On Mon, Feb 24, 2003 at 05:37:02PM +0100, Michel Lanners wrote:
> Well, I can explain in a few words what's up with MTU-related problems.
> 
> MTU is the maximum size of a frame you can send out on the network (be
> it Ethernet, wireless, whatever). This is a limit on the physical (or
> rather, MAC)-layer. IP can handle larger packets, but then the IP packet
> needs to be fragmented into multiple (for Ethernet as example) Ethernet
> frames, which is not that efficient. There are other reasons, but in
> general, you try to avoid fragmentation.
> 
> Maximum MTU is almost always 1500 bytes everywhere, even on media other
> than Ethernet (think your ISP's big backbone pipes). The problem arises
> when you put more protocol stacks one above the other, as is the case
> for example for PPPoE: now your Ethernet frame doesn't contain an IP
> packet, but rather contains a PPP frame that contains an IP packet. and
> suddenly, the medium just below IP, which is now PPP, doesn't have
> 1500 bytes MTU anymore, but (1500 - PPP header size).
> 
> If IP continued to send (1500 - Ethernet header) sized packets, they
> would all get fragmented into a big (1500 - Ethernet header - PPP
> header) and a small chunk (PPP header size).this is obviously very
> inefficient: on your PPPoE link, for every IP packet, you get double the
> overhead: two Ethernet headers and two PPP headers instead of just one
> of each if you made your IP packets just a little bit smaller.
> 
> That's the reason to do path MTU discovery, a mechanism for hosts to try
> and determine the largest IP packet they can send _without_ triggering
> fragmentation. Sometimes, this mechanism breaks, and that's what the
> page posted here is about.
> 
> Now, after this (rather long, after all :-) explanation, questions to
> those with this Airport problem: are you using PPPoE (i.e. ADSL or some
> other broadband medium) to connect to the Internet?

Nice explanation. Thanks.

I have a DSL connexion (My provider is dca.net using a verizon line). I
don't know if the DSL modem does PPPoE but at least not on my side. On my
side it is talking plain TCP/IP (even with fix IPs). 
I don't think that the modem is talking PPPoE on the other side but I
have nearly no knowledge of the DSL technilogy.
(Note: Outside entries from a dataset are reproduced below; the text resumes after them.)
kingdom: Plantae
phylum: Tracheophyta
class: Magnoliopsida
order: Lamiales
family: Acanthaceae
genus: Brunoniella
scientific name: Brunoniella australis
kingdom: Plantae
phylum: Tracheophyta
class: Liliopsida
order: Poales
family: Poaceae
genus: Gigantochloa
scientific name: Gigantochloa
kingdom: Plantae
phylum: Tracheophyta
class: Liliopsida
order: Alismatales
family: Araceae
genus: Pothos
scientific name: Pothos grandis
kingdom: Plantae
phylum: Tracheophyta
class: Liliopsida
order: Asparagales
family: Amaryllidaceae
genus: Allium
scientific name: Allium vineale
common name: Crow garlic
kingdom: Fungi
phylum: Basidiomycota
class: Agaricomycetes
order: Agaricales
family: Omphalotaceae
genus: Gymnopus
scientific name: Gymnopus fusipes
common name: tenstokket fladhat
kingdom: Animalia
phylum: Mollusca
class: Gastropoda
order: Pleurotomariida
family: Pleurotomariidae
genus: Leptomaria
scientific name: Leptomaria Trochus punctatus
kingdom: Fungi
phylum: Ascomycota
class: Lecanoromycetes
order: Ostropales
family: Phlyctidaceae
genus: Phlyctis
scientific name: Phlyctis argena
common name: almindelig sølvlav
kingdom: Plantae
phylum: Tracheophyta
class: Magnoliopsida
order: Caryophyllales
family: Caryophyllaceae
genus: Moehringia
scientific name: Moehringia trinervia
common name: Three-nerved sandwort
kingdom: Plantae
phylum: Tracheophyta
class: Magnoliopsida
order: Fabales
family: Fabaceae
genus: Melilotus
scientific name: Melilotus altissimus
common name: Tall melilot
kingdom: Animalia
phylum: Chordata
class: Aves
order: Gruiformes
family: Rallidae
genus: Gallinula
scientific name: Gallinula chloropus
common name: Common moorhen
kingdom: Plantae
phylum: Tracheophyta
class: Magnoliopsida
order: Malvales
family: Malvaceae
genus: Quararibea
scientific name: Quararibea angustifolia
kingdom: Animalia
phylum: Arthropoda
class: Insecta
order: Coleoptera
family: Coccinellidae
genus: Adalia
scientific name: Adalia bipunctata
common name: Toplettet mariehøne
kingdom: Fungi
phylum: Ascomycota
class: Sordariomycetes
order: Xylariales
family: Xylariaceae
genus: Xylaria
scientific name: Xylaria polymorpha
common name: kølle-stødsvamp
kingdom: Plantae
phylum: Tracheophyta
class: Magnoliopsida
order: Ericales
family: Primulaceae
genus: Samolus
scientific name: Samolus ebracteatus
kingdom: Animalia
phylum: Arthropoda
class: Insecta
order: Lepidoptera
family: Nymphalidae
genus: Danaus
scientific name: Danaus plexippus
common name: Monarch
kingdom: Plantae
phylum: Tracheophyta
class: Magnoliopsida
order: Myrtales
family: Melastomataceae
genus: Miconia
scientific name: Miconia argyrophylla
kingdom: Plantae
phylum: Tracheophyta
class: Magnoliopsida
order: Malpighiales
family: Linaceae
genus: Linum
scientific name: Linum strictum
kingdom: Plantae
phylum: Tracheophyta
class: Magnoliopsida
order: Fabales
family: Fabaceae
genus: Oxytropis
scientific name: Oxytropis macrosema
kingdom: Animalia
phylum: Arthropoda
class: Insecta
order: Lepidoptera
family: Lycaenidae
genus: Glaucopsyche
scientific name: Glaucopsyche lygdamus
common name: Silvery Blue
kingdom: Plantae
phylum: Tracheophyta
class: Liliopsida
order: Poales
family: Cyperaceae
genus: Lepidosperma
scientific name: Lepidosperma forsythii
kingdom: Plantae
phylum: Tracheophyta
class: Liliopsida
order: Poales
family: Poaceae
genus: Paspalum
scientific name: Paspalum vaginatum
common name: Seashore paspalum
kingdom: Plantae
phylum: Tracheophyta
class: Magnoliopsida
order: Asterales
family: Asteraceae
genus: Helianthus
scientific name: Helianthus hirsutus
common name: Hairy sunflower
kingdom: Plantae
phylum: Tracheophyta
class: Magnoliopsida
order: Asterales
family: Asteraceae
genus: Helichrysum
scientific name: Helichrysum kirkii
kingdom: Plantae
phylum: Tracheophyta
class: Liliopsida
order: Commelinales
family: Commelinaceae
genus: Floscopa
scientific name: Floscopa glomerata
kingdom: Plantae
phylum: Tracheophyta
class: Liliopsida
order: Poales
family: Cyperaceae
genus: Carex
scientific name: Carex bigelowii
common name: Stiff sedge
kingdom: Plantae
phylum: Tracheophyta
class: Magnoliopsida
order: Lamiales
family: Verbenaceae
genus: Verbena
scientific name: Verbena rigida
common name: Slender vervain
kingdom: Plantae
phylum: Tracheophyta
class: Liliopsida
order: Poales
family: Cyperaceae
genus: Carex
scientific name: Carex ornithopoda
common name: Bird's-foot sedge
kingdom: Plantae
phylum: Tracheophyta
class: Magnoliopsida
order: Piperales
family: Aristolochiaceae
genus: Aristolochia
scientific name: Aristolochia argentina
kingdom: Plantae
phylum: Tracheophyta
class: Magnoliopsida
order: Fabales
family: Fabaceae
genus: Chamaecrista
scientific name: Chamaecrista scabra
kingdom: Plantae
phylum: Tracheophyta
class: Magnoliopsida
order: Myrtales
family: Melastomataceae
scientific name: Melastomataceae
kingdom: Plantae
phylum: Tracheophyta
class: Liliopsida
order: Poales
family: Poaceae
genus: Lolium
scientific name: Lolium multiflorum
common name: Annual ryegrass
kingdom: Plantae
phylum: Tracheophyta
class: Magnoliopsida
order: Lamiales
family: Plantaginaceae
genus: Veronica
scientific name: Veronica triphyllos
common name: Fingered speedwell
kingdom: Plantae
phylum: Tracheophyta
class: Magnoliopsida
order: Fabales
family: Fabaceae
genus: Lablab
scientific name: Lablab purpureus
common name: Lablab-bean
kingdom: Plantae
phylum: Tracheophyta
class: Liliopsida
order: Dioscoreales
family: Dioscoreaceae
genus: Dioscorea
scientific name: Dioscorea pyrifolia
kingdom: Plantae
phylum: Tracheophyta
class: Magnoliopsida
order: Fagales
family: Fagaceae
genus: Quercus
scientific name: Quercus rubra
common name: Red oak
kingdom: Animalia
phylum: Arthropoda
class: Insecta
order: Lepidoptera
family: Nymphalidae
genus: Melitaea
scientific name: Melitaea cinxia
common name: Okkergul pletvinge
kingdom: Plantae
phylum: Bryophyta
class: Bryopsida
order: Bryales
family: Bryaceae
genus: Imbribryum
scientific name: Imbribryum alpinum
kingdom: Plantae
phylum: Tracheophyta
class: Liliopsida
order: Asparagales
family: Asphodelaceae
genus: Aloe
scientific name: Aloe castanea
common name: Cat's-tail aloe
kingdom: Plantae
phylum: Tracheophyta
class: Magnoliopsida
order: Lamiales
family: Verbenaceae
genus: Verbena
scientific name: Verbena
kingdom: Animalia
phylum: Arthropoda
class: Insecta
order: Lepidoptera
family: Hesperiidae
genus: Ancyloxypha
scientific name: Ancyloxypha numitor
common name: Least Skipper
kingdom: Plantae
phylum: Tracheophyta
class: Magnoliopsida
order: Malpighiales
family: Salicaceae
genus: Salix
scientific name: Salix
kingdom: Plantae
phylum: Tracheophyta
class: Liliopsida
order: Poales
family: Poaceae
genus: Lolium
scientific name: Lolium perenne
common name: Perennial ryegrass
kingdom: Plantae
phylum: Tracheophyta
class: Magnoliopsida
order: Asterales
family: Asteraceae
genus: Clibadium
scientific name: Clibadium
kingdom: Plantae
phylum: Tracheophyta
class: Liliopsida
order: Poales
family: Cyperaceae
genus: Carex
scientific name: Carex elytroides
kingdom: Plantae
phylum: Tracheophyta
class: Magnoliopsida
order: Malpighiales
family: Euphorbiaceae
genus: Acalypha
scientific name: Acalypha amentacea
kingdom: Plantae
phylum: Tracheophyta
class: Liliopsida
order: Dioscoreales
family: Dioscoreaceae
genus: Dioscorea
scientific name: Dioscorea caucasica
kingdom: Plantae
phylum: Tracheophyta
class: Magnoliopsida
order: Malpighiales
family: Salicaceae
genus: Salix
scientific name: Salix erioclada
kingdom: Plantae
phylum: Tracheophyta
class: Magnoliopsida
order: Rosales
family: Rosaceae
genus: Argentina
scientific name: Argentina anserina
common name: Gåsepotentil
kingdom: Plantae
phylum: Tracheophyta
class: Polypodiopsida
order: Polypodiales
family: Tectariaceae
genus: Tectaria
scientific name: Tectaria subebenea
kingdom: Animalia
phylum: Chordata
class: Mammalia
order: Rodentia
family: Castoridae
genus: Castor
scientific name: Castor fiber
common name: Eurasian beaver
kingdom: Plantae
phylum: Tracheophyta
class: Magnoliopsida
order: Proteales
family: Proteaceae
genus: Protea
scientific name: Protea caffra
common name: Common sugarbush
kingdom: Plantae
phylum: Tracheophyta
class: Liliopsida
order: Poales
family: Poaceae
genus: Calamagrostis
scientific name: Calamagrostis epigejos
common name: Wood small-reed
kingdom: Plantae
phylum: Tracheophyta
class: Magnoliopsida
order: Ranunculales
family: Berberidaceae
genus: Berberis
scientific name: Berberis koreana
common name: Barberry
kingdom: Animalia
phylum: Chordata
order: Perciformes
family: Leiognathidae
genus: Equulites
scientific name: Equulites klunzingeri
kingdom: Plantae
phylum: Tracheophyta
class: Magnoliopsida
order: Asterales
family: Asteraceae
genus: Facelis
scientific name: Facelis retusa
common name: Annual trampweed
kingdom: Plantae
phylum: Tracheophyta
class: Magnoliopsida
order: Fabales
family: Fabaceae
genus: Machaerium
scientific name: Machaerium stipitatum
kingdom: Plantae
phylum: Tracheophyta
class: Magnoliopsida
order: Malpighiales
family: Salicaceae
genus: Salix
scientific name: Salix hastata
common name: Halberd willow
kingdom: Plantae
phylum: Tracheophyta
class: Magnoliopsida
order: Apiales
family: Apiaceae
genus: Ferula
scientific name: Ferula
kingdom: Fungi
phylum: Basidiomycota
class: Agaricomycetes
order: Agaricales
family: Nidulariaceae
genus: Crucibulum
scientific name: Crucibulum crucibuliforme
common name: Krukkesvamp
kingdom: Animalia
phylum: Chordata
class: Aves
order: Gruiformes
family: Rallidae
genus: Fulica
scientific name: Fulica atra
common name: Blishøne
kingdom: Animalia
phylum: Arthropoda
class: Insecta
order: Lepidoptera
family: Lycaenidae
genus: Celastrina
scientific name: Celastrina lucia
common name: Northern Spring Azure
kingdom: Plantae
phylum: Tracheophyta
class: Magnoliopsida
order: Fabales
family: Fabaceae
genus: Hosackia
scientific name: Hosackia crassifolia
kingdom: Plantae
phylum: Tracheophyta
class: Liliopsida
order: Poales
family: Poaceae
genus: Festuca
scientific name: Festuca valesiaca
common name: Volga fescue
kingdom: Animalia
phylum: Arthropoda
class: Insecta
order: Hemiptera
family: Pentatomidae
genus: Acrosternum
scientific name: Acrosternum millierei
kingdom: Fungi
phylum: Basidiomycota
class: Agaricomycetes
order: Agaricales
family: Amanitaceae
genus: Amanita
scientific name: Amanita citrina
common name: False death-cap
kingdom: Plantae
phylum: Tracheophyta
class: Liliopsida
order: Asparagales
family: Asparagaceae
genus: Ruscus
But my understanding is that WEP Encryption looks like a kind of
encapsulation to me. Again I have no idea on how this is implemented.

Now what I don't understand is why this problem depends on the airport
card. I first thought it was caused by the airport base station but I
see the problem (again only when encryption is on) on another Wlan. I
don't know what kind of base station they use but I doubt it is from
Apple (this is the wlan of an university).

So to summary, If I understand correctly, the problem is that the MTU
path discovery is broken by something between the browser and the web
server.

Open questions:
. Why not everybody with the last firmware see the problem? 
. Why the problem doesn't exist with the same hardware and the same network
when using MacOS.
. Why some browser doesn't have this problem (for example encompass
loads all pages without difficulties)?

Christophe 

-- 
Christophe Barbé <christophe.barbe@ufies.org>
GnuPG FingerPrint: E0F6 FADF 2A5C F072 6AF8  F67A 8F45 2F1E D72C B41E

People that hate cats will come back as mice in their next life.